Francois Tigeot took an old Summer of Code proposal, VFS Quotas, and started running with it. He’s made some progress, as he detailed in a recent post to kernel@ (with code!) , but the nullfs-mount nature of PFSs in Hammer are making it difficult.
Sepherosa Ziehau continues his relentless network feature improvement/porting: this time, adding the ability for DragonFly to recognize more varieties of Broadcom hardware.
Apparently, if you are running IPv6, and using radvd (Linux)/rtadvd (BSD) to autoconfigure your hosts with IPv6 addresses, you need to tell your DragonFly hosts to accept this.
If you’re running 64-bit DragonFly, and you’re on version 2.11, you will want to rebuild with the latest sources. Peter Avalos found a bug with file descriptor passing, and Venkatesh Srinivas fixed it. It will require a quickworld/kernel build – maybe a full buildworld and kernel? I’m not sure. Some pkgsrc packages might need recompilation, too if they also passed file descriptors around.
Sepherosa Ziehau has been making a lot more changes to the msk(4) driver for Marvell Ethernet chipsets. I link to this commit adding support for Yukon Supreme cards, but there’s a great deal of work from him, recently added.
Sascha Wildner has committed version 3.981 of the mfi(4) driver, for a variety of LSI MegaRAID SAS 92XX devices. Read the commit message for details on the model numbers.
Thanks to Antonio Huete Jimenez, there’s now an explanation in the vkernel(7) man page on how to netboot virtualized DragonFly kernels.
Well, if you tell it to do so. Matthew Dillon has added a user-settable limit to the amount of memory used during deduplication, so if your Hammer-using system is low on RAM, you can conserve. This is probably most useful if you are running DragonFly in an extremely small VM, or if your name is Venkatesh.
(inside joke; Venkatesh has a crazy old desktop for DragonFly.)
Sepherosa Ziehau has added support for a wider range of Marvell network interfaces; specifically the chips on board, not just card models. If you’ve got the right chips but they aren’t working for you, you know what to do.
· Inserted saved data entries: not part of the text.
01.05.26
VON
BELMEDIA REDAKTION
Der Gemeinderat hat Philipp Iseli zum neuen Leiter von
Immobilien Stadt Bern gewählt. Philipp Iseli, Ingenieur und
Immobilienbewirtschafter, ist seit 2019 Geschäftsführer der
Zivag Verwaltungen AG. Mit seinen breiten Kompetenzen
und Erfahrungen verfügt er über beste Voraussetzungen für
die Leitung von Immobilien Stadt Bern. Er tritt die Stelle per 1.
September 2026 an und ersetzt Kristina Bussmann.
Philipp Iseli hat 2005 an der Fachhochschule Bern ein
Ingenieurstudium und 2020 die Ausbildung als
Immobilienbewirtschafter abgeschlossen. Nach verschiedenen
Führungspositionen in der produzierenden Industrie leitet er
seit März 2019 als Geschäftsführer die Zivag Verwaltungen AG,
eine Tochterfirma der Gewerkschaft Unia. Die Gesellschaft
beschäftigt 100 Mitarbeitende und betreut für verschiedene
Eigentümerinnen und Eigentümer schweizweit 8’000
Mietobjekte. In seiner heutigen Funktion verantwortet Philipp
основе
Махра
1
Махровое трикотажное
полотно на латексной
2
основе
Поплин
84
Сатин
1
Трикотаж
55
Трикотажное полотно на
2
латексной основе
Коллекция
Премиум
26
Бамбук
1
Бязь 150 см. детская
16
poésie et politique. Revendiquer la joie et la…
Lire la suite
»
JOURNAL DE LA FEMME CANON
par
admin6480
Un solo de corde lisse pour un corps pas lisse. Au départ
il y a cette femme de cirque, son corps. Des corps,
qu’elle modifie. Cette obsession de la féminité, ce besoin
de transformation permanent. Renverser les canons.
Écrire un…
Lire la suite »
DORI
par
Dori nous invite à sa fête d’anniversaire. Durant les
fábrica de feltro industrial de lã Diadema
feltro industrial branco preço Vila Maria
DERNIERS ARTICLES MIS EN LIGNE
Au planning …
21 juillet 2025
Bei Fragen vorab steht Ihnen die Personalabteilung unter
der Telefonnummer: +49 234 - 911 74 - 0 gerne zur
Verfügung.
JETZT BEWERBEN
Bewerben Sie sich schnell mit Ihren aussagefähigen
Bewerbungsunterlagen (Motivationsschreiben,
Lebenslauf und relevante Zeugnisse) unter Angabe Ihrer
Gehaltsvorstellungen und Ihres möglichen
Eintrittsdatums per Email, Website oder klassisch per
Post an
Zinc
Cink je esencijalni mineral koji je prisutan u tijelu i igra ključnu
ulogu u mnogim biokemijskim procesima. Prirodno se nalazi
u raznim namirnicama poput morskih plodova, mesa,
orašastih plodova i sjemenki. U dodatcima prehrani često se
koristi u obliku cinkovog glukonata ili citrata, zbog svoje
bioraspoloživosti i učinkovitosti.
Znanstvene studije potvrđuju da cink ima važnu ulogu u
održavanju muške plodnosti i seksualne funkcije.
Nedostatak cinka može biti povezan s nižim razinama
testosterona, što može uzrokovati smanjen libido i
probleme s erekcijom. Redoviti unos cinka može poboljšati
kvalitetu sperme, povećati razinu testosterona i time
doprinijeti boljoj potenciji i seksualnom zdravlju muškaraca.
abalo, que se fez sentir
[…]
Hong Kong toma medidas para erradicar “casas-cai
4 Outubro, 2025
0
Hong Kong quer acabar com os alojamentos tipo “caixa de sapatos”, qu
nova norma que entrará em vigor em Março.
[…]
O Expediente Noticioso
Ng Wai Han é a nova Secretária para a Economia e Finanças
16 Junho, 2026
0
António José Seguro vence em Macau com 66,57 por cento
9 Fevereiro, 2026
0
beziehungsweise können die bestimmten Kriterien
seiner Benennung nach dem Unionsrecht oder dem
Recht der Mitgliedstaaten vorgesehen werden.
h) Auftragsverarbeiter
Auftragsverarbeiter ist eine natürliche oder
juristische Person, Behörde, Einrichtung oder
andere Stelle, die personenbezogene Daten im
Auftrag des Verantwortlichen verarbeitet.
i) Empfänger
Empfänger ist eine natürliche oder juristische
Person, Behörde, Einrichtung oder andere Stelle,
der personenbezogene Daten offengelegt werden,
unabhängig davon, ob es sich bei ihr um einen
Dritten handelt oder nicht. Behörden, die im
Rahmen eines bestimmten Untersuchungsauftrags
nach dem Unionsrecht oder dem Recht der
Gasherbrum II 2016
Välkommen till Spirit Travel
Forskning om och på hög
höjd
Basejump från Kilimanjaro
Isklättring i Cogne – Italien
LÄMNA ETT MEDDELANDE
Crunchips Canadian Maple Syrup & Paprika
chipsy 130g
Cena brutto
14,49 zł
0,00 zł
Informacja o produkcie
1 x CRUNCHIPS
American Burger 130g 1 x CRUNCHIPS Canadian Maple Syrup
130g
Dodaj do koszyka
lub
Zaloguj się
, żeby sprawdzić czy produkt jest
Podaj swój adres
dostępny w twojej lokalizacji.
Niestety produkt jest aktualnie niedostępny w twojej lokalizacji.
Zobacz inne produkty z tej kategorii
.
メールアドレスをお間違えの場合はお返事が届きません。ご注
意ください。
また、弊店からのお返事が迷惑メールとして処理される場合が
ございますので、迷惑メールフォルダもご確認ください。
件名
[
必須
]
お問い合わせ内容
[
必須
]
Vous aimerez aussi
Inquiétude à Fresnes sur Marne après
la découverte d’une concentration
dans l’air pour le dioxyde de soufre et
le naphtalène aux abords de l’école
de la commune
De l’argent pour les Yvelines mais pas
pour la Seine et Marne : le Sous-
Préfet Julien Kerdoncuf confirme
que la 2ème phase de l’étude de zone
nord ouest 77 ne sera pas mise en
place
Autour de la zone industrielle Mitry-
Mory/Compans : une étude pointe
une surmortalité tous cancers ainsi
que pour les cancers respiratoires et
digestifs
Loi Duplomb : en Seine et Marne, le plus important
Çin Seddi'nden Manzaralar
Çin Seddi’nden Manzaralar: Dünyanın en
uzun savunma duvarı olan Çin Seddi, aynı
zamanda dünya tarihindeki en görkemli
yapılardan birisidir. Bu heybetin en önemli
Samuel Greear posted a progress report on his kqueue Summer of Code project. There’s code available now to try it out. It sounds grand, though I can’t identify what effects it will have for the end user.
CVS has traditionally been used to distribute the files in pkgsrc, but there’s been a converted git version for DragonFly for a bit now. It looks like there is now an official version (i.e. for everyone, maybe to replace CVS?) at Github.
Sepherosa Ziehau has, over the last few months, effectively completed the “Update ACPI and interrupt routing” code bounty on the DragonFly code bounties page. Yay! I’m on the hook for the $50 I pledged towards that… (it’s already off the page; here’s the change if you want to see it.)
We went from feast to famine, and now back to feast. grok.v12.su is back up and running, for your source comparison needs. It complements the one at pkgbox64.dragonflybsd.org – plus it still contains source for multiple operating systems.
Note/update: grok.v12.su is having some problems keeping Tomcat running, so your mileage may vary…
A not-yet-finished guide to setting up software RAID on DragonFly has appeared on the site from user ‘Markus’. Read and/or add to it if you are interested; I have always favored having RAID controlled by separate hardware, but this question on using software comes up repeatedly.
I put together a post on users@ about updating to pkgsrc-2011Q2. I’ll just repeat it here after the break:
There’s an OpenGrok install being set up at: http://pkgbox64.dragonflybsd.org/ – right now it just covers DragonFly, but I think there will be more soon.
I really just like that phrase and the action movie feeling of using it, like “Watch out! The pulse-width modulated time-domain multiplexer is targeting us!” Sorta like a PU-36 space modulator. It’s actually a recently-committed mechanism to improve write performance in Hammer, but my idea sounds more exciting.
Francois Tigeot has fixed wip/jdk16 to build on DragonFly. Note that this is in pkgsrc-wip, not ‘normal’ pkgsrc. The secret is to build lang/kaffe to bootstrap it, which requires CCVER=gcc41 to be set. Apparently kaffe will not build under gcc 4.4.
Why did he do it? To run OpenGrok, of course. He’s posted instructions on getting OpenGrok running on DragonFly. Note the Java crashes he reports in DragonFly 2.11 may already have been fixed.
p.s. I hated “Stranger in a Strange Land”.
17 different ISA device drivers have been removed by Sascha Wildner. The commit message has device descriptions. This may mean you need to change your kernel configuration file on the next buildkernel, since some of them were in the GENERIC kernel. If you need any of them, speak up. (I don’t think I’ve ever used any of them. Oh darn.)
I’ve posted about my own results with Hammer deduplication here before, but Siju George put together results from his workplace using actual files in production. He recovered 138G from a 1T disk, and recovered 20% of space from another disk. Not bad for something that’s nearly automatic, and completely free.